= SET TASK =
Reproduce the data below word for word. Begin with its first line and stop after the line that contains "sub-region: Davidson County".

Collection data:
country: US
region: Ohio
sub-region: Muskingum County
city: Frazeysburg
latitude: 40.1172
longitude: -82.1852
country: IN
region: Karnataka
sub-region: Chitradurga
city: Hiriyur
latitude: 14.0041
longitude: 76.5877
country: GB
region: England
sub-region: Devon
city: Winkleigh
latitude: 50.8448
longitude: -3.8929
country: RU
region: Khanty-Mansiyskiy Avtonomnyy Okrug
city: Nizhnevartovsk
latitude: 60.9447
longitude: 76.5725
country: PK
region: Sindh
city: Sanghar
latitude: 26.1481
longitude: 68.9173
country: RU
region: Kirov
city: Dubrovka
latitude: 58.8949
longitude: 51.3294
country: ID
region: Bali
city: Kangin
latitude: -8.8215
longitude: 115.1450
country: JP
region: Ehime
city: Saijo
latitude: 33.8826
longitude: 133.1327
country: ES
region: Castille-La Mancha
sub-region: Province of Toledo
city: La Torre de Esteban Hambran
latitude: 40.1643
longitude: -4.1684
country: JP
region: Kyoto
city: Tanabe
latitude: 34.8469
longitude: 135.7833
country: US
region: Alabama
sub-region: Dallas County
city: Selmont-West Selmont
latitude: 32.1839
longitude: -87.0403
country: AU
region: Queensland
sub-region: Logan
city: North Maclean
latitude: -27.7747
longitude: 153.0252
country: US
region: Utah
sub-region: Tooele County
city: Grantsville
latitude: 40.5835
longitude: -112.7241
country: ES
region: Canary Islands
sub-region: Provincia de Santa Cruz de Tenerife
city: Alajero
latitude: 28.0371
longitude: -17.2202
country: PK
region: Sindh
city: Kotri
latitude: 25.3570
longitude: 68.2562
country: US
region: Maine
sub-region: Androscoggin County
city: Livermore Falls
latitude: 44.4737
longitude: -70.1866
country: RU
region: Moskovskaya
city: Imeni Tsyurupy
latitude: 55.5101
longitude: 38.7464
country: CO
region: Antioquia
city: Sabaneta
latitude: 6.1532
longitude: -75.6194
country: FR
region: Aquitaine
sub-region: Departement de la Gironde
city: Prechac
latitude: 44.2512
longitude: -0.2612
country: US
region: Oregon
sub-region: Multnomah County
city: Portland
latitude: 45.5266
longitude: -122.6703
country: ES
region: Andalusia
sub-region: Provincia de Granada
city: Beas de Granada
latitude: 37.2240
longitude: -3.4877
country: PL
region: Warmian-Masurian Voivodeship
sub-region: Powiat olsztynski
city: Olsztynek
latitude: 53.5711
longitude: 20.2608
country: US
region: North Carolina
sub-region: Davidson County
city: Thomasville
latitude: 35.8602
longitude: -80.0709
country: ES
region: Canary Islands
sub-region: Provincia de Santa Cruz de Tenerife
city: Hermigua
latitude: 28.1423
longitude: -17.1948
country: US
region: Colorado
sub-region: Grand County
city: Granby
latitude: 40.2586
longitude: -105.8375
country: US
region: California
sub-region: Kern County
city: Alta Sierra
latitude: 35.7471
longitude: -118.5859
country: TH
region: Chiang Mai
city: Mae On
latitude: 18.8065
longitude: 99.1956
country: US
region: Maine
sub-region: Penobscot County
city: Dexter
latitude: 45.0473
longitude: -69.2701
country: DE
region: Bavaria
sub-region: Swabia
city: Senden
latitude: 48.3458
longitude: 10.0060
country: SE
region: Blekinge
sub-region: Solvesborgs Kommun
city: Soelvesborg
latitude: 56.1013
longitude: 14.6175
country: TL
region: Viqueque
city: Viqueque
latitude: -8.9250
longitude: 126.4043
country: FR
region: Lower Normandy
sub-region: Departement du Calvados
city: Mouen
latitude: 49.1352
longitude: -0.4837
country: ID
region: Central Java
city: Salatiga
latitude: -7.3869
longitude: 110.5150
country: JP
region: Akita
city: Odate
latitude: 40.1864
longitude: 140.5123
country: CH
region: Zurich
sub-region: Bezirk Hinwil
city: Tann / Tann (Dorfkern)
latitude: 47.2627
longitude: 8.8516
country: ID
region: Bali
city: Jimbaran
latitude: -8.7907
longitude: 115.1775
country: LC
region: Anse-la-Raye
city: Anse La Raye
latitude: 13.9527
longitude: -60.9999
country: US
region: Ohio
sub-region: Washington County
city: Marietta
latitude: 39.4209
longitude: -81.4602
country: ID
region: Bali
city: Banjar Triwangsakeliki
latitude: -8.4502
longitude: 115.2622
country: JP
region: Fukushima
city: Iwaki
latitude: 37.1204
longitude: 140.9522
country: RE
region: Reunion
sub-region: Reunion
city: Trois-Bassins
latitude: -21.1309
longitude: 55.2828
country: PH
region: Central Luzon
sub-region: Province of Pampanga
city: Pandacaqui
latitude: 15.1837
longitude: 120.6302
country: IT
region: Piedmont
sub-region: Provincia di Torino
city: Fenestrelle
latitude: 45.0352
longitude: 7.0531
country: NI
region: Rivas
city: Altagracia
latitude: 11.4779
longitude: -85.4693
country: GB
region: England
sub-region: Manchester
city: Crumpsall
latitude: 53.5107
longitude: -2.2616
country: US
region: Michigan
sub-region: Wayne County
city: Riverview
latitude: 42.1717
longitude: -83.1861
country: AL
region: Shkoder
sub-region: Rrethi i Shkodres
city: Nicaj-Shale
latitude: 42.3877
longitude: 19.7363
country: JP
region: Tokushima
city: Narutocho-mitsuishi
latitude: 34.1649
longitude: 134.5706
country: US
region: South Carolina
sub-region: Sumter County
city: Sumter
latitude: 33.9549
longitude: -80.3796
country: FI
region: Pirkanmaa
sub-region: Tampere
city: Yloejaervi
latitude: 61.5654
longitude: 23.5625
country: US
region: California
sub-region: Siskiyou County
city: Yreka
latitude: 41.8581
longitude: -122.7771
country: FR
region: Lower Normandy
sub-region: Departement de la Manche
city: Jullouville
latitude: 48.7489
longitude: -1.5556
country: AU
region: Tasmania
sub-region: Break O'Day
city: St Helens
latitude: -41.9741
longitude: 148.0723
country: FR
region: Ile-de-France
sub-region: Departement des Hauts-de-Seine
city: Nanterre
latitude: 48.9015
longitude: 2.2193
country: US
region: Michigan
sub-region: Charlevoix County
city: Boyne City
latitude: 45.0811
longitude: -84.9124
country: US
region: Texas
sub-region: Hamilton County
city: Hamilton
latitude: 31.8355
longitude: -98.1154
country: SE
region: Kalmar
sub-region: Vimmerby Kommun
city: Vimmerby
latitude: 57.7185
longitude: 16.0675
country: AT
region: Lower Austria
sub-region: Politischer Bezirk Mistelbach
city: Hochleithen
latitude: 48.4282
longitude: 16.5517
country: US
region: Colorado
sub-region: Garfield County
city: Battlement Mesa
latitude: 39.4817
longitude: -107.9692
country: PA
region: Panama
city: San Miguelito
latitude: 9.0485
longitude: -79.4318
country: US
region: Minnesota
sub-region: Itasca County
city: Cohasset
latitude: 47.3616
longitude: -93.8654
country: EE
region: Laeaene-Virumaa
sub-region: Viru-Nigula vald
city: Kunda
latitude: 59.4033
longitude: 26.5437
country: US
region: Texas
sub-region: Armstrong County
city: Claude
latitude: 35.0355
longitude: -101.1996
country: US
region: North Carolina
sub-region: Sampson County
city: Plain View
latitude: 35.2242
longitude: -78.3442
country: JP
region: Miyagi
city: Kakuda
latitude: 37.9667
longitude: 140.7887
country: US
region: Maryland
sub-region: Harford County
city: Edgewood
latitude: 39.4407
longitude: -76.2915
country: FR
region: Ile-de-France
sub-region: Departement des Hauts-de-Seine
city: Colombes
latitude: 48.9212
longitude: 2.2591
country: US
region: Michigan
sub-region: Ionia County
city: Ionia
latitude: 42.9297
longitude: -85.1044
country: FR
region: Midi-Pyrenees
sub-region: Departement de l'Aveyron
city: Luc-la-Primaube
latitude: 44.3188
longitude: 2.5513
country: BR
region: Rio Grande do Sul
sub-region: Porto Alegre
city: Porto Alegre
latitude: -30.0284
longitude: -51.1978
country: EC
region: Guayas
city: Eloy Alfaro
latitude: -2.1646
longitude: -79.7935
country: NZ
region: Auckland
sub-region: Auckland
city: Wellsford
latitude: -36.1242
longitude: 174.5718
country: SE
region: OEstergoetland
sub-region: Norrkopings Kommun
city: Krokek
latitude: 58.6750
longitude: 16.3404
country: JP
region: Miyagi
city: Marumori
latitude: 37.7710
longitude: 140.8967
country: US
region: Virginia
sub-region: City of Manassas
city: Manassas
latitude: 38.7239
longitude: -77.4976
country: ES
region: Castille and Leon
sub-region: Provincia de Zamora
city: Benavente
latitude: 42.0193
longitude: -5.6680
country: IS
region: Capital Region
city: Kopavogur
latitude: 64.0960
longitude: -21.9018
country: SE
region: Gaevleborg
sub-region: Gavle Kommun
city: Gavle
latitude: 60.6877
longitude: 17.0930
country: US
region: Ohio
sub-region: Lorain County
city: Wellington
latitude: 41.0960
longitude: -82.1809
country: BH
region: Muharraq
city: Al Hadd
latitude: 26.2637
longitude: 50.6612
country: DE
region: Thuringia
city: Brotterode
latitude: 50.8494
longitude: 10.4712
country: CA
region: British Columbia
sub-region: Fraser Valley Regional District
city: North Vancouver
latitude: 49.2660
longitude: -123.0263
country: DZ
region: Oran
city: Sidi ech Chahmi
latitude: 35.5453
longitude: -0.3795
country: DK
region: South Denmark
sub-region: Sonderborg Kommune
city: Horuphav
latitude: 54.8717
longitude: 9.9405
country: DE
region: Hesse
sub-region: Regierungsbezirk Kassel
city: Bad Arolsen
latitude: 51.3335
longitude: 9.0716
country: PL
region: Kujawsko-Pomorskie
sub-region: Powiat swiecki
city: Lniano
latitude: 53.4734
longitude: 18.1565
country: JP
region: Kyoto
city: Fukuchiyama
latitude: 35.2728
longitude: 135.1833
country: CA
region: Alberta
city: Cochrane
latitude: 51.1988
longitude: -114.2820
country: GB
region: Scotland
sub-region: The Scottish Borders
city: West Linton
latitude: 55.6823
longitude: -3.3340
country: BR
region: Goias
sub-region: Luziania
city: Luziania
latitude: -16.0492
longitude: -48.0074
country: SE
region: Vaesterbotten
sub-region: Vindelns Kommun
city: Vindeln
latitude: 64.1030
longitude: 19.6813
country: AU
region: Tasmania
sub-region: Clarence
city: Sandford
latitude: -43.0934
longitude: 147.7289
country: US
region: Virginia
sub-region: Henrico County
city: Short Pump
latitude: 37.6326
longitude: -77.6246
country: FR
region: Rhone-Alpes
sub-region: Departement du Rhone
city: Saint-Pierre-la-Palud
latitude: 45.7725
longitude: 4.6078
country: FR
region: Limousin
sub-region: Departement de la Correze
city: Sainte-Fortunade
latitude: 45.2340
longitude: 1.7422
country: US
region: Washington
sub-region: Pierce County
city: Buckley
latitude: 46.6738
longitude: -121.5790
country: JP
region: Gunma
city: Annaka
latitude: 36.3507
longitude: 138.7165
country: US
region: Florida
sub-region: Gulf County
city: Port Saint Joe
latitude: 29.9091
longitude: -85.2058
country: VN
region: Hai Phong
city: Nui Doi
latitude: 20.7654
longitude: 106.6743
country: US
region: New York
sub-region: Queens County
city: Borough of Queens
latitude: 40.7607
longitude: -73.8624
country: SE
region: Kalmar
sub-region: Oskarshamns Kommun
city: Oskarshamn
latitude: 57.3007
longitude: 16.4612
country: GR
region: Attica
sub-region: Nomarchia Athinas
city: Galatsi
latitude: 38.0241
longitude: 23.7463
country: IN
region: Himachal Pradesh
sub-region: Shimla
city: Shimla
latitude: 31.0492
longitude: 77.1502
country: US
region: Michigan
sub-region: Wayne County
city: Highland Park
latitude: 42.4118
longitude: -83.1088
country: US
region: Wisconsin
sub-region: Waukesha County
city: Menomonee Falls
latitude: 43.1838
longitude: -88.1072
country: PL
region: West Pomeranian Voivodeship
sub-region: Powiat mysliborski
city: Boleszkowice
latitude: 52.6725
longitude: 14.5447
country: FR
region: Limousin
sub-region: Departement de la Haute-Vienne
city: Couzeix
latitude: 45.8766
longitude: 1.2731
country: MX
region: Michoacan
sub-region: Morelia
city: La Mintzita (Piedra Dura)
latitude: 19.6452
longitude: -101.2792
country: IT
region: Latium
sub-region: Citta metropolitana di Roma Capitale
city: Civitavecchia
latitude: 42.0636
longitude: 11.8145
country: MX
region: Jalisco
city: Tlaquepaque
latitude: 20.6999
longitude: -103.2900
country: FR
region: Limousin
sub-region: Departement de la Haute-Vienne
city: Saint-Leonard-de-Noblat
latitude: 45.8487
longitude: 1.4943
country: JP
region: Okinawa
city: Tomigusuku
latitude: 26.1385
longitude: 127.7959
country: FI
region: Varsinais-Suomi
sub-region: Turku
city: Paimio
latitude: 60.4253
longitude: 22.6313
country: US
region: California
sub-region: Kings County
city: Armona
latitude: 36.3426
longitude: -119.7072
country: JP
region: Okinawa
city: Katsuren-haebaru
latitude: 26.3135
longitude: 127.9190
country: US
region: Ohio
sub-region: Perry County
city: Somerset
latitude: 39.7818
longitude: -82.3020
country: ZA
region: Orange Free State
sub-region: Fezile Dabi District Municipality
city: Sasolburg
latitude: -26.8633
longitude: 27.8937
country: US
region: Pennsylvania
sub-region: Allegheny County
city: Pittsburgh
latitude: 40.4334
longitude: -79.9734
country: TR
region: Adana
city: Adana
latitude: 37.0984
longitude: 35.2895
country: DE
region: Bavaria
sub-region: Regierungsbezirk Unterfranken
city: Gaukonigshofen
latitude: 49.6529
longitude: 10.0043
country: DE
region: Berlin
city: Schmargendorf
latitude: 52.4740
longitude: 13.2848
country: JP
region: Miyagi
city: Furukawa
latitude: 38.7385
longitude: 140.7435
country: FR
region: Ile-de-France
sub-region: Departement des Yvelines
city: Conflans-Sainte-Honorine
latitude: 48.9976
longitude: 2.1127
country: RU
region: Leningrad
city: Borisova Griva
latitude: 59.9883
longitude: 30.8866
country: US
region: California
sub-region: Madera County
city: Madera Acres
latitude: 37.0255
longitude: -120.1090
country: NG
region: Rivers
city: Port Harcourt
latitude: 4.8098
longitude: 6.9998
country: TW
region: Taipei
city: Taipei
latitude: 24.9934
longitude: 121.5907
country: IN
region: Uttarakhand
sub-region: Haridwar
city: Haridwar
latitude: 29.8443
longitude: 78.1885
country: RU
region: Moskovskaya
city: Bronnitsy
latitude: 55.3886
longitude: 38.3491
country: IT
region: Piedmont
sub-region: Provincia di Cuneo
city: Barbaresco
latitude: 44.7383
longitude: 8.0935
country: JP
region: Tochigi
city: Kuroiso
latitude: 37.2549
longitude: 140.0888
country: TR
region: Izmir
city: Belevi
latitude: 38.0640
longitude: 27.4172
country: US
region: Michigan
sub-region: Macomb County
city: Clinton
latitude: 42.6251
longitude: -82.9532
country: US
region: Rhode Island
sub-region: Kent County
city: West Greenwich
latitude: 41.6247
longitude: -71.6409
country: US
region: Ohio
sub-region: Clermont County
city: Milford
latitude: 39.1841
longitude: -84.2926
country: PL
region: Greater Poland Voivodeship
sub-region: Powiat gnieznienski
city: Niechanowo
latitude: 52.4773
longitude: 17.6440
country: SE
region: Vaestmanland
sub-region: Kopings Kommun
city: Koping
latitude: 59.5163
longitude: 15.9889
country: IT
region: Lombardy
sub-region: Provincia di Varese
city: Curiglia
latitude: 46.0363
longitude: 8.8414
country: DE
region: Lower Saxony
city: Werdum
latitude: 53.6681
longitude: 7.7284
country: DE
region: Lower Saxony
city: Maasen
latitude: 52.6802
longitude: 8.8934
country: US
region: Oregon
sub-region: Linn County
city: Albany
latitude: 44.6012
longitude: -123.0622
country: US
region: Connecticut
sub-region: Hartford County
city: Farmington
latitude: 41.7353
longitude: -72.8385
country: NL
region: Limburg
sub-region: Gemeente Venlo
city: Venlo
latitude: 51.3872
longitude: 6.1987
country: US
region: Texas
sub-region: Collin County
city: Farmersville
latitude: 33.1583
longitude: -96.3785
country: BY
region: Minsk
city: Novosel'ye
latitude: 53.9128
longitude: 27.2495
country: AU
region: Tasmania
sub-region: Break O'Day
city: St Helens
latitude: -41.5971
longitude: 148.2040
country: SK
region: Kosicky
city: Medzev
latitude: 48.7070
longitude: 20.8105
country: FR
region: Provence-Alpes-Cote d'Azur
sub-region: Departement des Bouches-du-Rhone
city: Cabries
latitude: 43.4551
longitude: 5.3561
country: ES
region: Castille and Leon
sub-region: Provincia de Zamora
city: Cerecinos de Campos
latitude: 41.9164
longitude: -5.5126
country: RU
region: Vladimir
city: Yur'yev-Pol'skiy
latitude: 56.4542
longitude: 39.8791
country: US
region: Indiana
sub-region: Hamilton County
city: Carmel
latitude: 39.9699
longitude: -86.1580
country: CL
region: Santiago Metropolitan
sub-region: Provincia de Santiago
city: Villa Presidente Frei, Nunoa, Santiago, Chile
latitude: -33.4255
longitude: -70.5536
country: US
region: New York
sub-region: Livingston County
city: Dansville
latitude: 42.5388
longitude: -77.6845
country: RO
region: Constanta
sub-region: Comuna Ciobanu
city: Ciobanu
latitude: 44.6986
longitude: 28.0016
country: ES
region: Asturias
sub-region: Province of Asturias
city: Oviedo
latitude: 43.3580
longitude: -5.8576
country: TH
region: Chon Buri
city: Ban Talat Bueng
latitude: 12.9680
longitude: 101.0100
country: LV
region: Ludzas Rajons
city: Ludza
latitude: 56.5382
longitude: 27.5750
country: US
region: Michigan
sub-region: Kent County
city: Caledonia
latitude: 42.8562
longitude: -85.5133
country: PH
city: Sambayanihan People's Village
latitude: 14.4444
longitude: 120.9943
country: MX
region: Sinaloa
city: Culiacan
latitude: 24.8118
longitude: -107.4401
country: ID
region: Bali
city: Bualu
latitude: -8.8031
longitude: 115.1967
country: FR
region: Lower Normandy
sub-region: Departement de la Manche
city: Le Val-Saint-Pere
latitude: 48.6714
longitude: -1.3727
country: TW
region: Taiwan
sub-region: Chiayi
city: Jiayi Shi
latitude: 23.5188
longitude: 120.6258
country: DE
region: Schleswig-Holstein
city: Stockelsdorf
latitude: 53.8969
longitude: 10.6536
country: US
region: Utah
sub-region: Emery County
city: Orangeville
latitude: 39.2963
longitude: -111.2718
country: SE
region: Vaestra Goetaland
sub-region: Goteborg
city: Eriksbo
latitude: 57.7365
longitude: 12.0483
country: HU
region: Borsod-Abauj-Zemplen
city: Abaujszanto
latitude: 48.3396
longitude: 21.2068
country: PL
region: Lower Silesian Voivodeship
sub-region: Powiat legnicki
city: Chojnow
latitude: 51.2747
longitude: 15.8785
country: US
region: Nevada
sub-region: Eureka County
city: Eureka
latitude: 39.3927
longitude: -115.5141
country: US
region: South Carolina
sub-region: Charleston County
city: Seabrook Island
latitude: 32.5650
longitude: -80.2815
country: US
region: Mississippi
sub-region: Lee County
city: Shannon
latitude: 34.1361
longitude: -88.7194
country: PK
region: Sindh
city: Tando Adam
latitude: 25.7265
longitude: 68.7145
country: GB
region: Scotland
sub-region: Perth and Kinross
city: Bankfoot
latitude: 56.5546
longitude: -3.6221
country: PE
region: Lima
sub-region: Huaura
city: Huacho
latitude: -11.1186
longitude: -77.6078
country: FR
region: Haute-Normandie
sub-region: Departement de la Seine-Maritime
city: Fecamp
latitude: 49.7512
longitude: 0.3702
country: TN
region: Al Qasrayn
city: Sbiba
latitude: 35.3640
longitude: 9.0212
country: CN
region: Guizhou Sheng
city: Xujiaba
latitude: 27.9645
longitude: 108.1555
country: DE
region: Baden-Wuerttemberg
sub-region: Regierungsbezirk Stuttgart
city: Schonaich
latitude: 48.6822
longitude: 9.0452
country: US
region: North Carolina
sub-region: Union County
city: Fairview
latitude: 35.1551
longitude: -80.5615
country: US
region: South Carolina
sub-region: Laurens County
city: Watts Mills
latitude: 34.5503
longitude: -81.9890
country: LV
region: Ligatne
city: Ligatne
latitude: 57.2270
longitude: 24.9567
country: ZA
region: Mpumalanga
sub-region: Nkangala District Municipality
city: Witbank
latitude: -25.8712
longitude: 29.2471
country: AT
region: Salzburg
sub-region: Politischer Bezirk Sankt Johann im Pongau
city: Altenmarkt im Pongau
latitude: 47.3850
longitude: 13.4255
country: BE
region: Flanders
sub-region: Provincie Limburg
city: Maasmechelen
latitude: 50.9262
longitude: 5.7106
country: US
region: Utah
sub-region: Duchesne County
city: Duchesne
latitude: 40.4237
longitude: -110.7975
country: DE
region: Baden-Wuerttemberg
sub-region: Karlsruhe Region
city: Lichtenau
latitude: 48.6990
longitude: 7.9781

= RESULT BELOW =
country: US
region: Ohio
sub-region: Muskingum County
city: Frazeysburg
latitude: 40.1172
longitude: -82.1852
country: IN
region: Karnataka
sub-region: Chitradurga
city: Hiriyur
latitude: 14.0041
longitude: 76.5877
country: GB
region: England
sub-region: Devon
city: Winkleigh
latitude: 50.8448
longitude: -3.8929
country: RU
region: Khanty-Mansiyskiy Avtonomnyy Okrug
city: Nizhnevartovsk
latitude: 60.9447
longitude: 76.5725
country: PK
region: Sindh
city: Sanghar
latitude: 26.1481
longitude: 68.9173
country: RU
region: Kirov
city: Dubrovka
latitude: 58.8949
longitude: 51.3294
country: ID
region: Bali
city: Kangin
latitude: -8.8215
longitude: 115.1450
country: JP
region: Ehime
city: Saijo
latitude: 33.8826
longitude: 133.1327
country: ES
region: Castille-La Mancha
sub-region: Province of Toledo
city: La Torre de Esteban Hambran
latitude: 40.1643
longitude: -4.1684
country: JP
region: Kyoto
city: Tanabe
latitude: 34.8469
longitude: 135.7833
country: US
region: Alabama
sub-region: Dallas County
city: Selmont-West Selmont
latitude: 32.1839
longitude: -87.0403
country: AU
region: Queensland
sub-region: Logan
city: North Maclean
latitude: -27.7747
longitude: 153.0252
country: US
region: Utah
sub-region: Tooele County
city: Grantsville
latitude: 40.5835
longitude: -112.7241
country: ES
region: Canary Islands
sub-region: Provincia de Santa Cruz de Tenerife
city: Alajero
latitude: 28.0371
longitude: -17.2202
country: PK
region: Sindh
city: Kotri
latitude: 25.3570
longitude: 68.2562
country: US
region: Maine
sub-region: Androscoggin County
city: Livermore Falls
latitude: 44.4737
longitude: -70.1866
country: RU
region: Moskovskaya
city: Imeni Tsyurupy
latitude: 55.5101
longitude: 38.7464
country: CO
region: Antioquia
city: Sabaneta
latitude: 6.1532
longitude: -75.6194
country: FR
region: Aquitaine
sub-region: Departement de la Gironde
city: Prechac
latitude: 44.2512
longitude: -0.2612
country: US
region: Oregon
sub-region: Multnomah County
city: Portland
latitude: 45.5266
longitude: -122.6703
country: ES
region: Andalusia
sub-region: Provincia de Granada
city: Beas de Granada
latitude: 37.2240
longitude: -3.4877
country: PL
region: Warmian-Masurian Voivodeship
sub-region: Powiat olsztynski
city: Olsztynek
latitude: 53.5711
longitude: 20.2608
country: US
region: North Carolina
sub-region: Davidson County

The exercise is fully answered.